==== TEKS PILIHAN ====

Bagaimana sekarang?  Dengan  UU No. 22 Tahun 2001 tentang Minyak dan Gas (“UU Migas  2001”)  justru sebaliknya terjadi “pemeretelan” atau unbundling  PERTAMINA. Dari satu-satunya dan menjadi terimbas liberalisasi,  dimana PERTAMINA kini sama saja dan setara dengan pelaku kegiatan usaha migas lainnya baik korporasi swasta nasional maupun asing, BUMN ataupun BUMD.  Imbas UU Migas 2001, ukuran PERTAMINA yang dulunya pemegang kuasa pertambangan (mining rights), economic right, dan terintegrasi vertikal kini hanya sekelas perusahaan “lokal” yang tercincang menjadi kecil-kecil dengan penguasaan perjanjian kerjasama bagi hasil (economic right) yang hanya 15% saja dari produksi nasional.

==== INFORMASI YANG DIBERIKAN ====

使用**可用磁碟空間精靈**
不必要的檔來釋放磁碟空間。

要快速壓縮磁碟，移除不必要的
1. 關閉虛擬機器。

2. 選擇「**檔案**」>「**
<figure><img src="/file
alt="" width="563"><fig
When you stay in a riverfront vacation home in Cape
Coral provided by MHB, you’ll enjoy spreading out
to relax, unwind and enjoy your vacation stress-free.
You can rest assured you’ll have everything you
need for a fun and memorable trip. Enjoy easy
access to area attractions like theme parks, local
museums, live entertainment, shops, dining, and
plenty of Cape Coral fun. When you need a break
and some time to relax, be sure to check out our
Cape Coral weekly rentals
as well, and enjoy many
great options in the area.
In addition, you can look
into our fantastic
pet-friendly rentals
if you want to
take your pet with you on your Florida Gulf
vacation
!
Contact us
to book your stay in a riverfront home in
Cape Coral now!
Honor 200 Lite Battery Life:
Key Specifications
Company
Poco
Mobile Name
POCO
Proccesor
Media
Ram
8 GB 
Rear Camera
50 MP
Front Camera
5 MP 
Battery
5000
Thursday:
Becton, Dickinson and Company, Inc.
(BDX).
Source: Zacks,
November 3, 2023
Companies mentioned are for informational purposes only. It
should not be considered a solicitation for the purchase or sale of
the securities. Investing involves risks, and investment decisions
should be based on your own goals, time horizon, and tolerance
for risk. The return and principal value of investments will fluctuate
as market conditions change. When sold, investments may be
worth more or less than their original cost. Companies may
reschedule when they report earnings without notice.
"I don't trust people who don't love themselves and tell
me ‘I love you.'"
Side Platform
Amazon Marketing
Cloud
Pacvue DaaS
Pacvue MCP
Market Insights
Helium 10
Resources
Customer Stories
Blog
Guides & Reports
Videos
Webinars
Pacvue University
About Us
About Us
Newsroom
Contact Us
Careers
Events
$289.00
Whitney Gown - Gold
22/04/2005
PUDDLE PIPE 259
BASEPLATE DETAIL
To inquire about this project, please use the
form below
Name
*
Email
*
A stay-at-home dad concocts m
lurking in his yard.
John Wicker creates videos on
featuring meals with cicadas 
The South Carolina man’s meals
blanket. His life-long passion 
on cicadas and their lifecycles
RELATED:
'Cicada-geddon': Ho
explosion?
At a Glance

====

> **INSTRUKSI ANDA**: Lanjutkan teks pilihan tentang dampak UU Migas 2001 terhadap PERTAMINA, dimulai setelah kalimat terakhirnya.

> **HASIL LATIHAN INI**:
Kua sejarah,  Indonesia pernah berjuang hebat  mengusahakan kedaulatan energi, dengan  tindakan progresif  renegosiasi konsesi minyak asing dengan  Mosi Mohammad Hasan, Ketua Komisi Perdagangan dan Industri di DPR. Mohammad Hasan meyakini (i) ladang-ladang minyak di Sumatera Utara dapat dinasionalisasi dengan ganti rugi, (ii) Indonesia tidak mendapatkan pembagian yang setimpal atas operasi perusahaan minyak asing menurut Konsesi dan peraturan perpajankan yang berlaku. Mosi  Mohammad Hasan didukung Kabinet dan menyetujui dengan suara bulat pada Sidang 2 Agustus 1951. [Rudi M. Simamora, hal.24-25].

Tahun  1951 Mohammad Hasan lantang mengajukan nasionalisasi perusahaan tambang. Mosi Mohammad Hasan menghasilkan nasionalisasi beberapa perusahan minyak Belanda  kepada Permina (1957) dan Pertamin (1961) yang keduanya merger tahun 1968 menjadi  Pertamina [https://en.wikipedia.org/wiki/Teuku_Muhammad_Hasan].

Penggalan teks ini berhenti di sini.